You pick up confidence with the puzzle pieces even if you haven’t put the puzzle pieces together. You get more comfortable being uncomfortable. You go, "huh, that’s how that works," and put that piece back down. Insights start to form, you can talk to it, even if you can’t necessarily build it. That’s noticed, it means something. You start to understand the skeleton of some, key emphasis, some, projects.

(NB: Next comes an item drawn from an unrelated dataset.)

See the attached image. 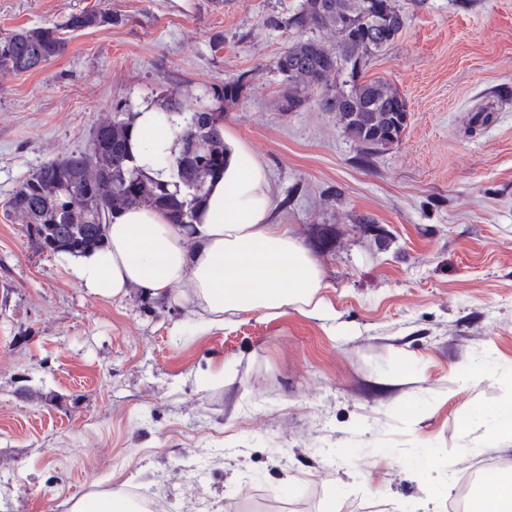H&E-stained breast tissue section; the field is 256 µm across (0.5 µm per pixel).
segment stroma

This means I have what feels like a back-alley education. I don’t have the certification of working on it day in and day out in a professional environment. You’re probably not going to make it into a FAANG-level company as a standard engineer. The challenge with those jobs is grinding things down into their most efficient forms to deal with the complexity of scale. To build a POC, or something fun, you don’t need scale 🙂 I’ll take the ability to make a sexy splash page and a get a semi-fancy sounding job title.
The ultimate trick is barely anyone is that guy. Even that guy is barely that guy. Using 'that guy' in the most gender-neutral version of the word. In an ideal world, we’d watch a tutorial and then be a 10x rockstar developer. That’s not how it works, but I think with a bit of time and education. A little “sprinkle sprinkle” of ChatGPT. A a whole lot of genuine willingness to deal with some complexity wrangling. You can be pretty close.